The first three tropical storms will be named Alex, Bonnie and Colin.
The national weather service, the Instituto Meteorológico Nacional (IMN), forecasts that between four and seven of the tropical storms will reach the category of hurricane with winds of up to 177 kilometers per hour and of these, one or two will be major hurricanes (from 178 to 250 km/h or more).
How it will impact us here in Costa Rica, directly or indirectly, cannot be foreseen.
Alexander Solís, president of the National Emergency Commission (CNE), affirmed that the organization, through its local committees of emergencies and fed by data from the IMN, will remain ready for any eventuality.
Last year no cyclone affected us; However, a tropical storm or a hurricane is not necessarily required to cause damage.
Although hurricanes, due to their destructive capacity, are the phenomena that should be monitored the most, there are other events that can generate emergencies such as the one in Turrialba, which had not been seen for 50 years.
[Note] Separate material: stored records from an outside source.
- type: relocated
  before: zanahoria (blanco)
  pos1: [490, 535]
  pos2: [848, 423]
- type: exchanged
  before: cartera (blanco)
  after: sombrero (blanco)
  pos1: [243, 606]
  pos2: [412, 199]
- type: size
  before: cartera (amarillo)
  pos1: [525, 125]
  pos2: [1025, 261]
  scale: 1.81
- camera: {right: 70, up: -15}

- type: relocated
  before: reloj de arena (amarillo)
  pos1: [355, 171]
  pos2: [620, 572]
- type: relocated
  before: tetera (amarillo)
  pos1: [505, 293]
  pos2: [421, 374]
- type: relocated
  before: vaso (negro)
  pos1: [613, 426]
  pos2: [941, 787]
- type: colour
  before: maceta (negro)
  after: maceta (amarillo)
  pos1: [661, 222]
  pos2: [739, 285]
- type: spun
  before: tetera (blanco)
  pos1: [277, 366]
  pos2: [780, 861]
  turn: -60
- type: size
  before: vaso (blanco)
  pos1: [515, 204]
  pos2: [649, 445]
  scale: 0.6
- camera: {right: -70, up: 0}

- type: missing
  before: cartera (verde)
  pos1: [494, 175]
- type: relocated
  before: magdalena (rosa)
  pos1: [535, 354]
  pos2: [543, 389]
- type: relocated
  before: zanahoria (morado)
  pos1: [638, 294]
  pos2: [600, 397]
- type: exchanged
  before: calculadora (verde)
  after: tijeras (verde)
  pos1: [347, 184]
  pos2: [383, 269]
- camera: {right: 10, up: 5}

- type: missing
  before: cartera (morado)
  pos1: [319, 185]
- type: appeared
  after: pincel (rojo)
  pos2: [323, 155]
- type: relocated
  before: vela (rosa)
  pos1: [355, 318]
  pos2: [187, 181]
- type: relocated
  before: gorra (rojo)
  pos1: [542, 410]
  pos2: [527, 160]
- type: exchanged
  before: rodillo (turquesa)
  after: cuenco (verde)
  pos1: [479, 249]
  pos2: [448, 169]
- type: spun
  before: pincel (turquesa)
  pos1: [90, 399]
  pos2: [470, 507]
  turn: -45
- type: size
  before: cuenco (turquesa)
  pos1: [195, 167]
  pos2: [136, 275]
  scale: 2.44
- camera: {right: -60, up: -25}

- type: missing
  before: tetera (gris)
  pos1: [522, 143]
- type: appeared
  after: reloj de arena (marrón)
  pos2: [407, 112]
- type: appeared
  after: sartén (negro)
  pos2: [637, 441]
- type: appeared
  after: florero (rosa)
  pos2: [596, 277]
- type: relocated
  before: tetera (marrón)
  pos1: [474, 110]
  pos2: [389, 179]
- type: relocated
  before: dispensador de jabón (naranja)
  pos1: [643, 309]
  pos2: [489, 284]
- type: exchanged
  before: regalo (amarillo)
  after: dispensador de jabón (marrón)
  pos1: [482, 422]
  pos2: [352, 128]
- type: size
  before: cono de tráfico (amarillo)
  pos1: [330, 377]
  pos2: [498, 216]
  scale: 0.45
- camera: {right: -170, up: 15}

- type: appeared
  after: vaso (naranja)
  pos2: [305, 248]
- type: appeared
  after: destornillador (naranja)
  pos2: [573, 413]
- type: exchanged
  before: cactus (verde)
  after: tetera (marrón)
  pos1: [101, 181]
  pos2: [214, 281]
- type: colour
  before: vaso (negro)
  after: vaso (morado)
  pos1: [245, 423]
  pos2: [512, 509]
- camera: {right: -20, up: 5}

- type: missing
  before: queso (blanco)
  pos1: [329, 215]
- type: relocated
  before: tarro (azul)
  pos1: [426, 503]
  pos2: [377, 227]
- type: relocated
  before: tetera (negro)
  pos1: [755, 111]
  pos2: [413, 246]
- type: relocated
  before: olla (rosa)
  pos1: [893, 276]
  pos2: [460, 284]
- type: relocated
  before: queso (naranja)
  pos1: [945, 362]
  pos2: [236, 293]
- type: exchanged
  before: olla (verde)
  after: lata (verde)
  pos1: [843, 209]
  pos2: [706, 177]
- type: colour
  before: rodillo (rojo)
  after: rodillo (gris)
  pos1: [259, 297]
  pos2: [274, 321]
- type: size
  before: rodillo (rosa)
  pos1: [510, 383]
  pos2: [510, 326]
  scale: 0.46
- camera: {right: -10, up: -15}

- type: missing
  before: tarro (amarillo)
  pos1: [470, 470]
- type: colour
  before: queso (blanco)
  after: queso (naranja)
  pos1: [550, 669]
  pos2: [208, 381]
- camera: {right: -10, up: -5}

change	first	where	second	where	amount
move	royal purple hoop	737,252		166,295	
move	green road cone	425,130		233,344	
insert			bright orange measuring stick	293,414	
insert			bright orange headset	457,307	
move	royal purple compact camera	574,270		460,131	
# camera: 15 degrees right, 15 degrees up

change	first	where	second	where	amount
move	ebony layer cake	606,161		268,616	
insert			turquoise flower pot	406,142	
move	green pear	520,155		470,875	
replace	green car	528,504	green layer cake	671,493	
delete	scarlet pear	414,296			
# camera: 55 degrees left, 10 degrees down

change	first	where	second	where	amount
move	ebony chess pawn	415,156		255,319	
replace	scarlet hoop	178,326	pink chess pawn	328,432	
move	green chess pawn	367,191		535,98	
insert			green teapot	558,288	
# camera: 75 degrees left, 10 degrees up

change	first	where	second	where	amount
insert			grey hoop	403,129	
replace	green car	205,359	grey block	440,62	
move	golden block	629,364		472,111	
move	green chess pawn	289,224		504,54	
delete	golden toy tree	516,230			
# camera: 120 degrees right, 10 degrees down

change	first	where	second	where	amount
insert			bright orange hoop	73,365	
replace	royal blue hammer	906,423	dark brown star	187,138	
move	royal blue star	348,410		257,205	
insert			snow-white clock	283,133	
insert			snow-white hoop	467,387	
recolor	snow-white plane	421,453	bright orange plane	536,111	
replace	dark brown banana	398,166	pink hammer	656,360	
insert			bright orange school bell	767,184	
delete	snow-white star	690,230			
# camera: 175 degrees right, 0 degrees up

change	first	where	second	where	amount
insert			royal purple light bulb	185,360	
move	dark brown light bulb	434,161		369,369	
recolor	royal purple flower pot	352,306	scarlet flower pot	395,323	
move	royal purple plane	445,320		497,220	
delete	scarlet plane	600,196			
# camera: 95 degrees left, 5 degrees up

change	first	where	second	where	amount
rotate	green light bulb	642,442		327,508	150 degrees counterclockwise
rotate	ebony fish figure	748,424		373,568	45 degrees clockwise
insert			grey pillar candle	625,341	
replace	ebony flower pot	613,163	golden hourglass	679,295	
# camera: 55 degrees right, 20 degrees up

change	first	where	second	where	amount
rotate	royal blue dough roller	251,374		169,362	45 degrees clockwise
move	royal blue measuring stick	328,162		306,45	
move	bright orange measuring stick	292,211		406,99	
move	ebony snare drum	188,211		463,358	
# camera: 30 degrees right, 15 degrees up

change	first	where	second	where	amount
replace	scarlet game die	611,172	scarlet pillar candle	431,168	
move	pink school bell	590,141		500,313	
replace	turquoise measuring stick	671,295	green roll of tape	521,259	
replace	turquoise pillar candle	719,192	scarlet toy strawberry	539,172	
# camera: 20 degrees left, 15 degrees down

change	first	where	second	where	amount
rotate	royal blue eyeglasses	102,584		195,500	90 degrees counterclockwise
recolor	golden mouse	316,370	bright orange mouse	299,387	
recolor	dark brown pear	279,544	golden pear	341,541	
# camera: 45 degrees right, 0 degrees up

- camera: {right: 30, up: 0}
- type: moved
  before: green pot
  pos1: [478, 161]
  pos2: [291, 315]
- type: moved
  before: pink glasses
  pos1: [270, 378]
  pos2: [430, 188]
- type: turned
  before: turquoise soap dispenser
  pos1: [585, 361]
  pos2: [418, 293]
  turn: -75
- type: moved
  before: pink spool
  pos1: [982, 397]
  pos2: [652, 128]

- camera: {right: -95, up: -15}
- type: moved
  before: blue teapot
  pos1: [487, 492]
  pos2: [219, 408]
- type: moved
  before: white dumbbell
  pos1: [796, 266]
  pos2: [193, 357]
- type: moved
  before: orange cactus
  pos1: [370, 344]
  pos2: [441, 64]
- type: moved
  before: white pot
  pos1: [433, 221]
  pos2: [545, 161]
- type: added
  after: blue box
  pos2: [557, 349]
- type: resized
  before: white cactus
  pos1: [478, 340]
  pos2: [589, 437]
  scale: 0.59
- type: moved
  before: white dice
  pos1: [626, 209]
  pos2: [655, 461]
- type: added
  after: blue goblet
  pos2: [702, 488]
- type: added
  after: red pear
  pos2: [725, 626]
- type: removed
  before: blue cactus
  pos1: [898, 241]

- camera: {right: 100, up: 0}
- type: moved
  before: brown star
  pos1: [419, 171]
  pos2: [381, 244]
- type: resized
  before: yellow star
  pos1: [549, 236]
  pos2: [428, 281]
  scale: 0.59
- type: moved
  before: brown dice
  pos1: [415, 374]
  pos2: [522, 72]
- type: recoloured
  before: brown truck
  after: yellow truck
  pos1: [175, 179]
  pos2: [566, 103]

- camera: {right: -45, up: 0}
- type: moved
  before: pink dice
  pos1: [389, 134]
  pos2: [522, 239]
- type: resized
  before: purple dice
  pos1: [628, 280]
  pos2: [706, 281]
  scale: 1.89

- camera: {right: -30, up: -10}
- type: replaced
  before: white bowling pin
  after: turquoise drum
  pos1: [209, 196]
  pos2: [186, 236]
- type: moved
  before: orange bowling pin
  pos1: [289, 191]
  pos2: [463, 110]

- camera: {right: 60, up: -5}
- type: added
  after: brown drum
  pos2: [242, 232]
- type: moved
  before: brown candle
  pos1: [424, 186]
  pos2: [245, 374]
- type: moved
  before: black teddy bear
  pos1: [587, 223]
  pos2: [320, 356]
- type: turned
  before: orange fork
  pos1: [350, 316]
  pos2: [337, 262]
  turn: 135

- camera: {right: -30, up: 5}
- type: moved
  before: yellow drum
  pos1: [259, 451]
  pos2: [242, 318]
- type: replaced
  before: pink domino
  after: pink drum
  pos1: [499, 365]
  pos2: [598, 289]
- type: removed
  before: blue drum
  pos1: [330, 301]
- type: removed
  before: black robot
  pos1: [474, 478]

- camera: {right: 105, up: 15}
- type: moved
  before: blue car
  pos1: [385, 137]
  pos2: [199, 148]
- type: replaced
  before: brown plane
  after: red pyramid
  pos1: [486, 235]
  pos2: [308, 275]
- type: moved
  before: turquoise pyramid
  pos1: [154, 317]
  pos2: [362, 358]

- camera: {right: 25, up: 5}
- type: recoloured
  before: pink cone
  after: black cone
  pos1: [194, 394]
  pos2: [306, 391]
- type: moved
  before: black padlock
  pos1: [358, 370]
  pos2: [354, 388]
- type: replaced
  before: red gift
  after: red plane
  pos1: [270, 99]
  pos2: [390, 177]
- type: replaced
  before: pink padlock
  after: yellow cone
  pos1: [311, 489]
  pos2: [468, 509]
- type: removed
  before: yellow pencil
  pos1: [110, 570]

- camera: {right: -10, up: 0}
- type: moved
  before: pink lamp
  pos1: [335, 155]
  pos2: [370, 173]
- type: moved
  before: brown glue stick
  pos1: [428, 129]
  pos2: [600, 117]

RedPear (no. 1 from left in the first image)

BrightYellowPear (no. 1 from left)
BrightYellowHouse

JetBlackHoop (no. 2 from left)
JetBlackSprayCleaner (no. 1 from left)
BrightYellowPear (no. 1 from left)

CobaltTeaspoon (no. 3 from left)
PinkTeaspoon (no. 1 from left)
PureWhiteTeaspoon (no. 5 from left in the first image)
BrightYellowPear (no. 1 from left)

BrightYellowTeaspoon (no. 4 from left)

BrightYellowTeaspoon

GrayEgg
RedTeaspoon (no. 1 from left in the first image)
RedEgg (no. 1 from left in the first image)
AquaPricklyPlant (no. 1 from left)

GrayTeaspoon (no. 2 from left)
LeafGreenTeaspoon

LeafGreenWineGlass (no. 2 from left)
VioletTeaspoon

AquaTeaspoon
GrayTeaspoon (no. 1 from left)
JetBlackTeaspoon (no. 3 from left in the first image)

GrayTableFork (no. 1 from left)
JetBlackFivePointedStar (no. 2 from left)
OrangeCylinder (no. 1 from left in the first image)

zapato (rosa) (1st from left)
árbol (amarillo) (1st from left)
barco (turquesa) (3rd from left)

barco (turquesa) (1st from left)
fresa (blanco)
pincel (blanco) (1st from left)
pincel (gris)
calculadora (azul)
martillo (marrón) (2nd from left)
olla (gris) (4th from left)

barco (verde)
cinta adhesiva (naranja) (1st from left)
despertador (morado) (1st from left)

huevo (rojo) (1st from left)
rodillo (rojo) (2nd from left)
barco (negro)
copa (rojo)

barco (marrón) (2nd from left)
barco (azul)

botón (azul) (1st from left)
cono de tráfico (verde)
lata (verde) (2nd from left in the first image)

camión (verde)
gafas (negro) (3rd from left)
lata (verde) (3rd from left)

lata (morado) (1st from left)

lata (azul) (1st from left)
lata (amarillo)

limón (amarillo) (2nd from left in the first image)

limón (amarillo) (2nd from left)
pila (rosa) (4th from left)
Last July, a storm in Turrialba devastated a large part of the center of that canton and there was also a strong impact in the central and southern Caribbean.
Transition to rain near
As for the 2022 rainy season, which will begin this weekend in the border area with Panama and expected to arrive in the Central Valley on May 5, the head of the department of Synoptic and Aeronautical Meteorology at the IMN, Eladio Solano, stressed that it will be strong in the starting months, May and June, but then a pause is expected in July and August, with dry days in the middle of the rainy season, mainly in the Central Valley and the coastal areas of Guanacaste.

Solano recalled that last year was very irregular, because in some areas of Guanacaste, Golfito and the Caribbean they had rainfall deficits, while other areas such as Upala and Los Chiles were above normal.
The data was provided this Wednesday by the National Meteorological Institute (IMN) on the occasion of World Meteorological Day. Under the slogan “Early warning and early action”, the World Meteorological Organization highlighted the risk of disasters and how hydrometeorological and climate information contributes to reducing them.